Assignment: Output the line that contains "or (d1, x3, x7);", then every line beneath it through the end of the records, exactly as given and with no other lines.

Design files in plain text:

<<<<

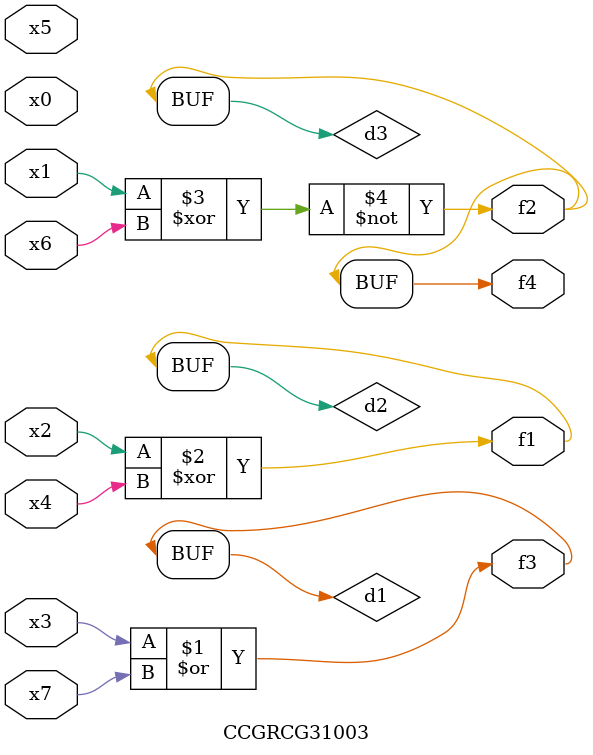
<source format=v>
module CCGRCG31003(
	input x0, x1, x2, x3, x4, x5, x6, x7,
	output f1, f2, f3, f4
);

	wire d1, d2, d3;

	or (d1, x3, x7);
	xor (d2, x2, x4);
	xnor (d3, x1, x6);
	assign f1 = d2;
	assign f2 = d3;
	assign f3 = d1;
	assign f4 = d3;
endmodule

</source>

>>>>

Exercise answer:
	or (d1, x3, x7);
	xor (d2, x2, x4);
	xnor (d3, x1, x6);
	assign f1 = d2;
	assign f2 = d3;
	assign f3 = d1;
	assign f4 = d3;
endmodule

</source>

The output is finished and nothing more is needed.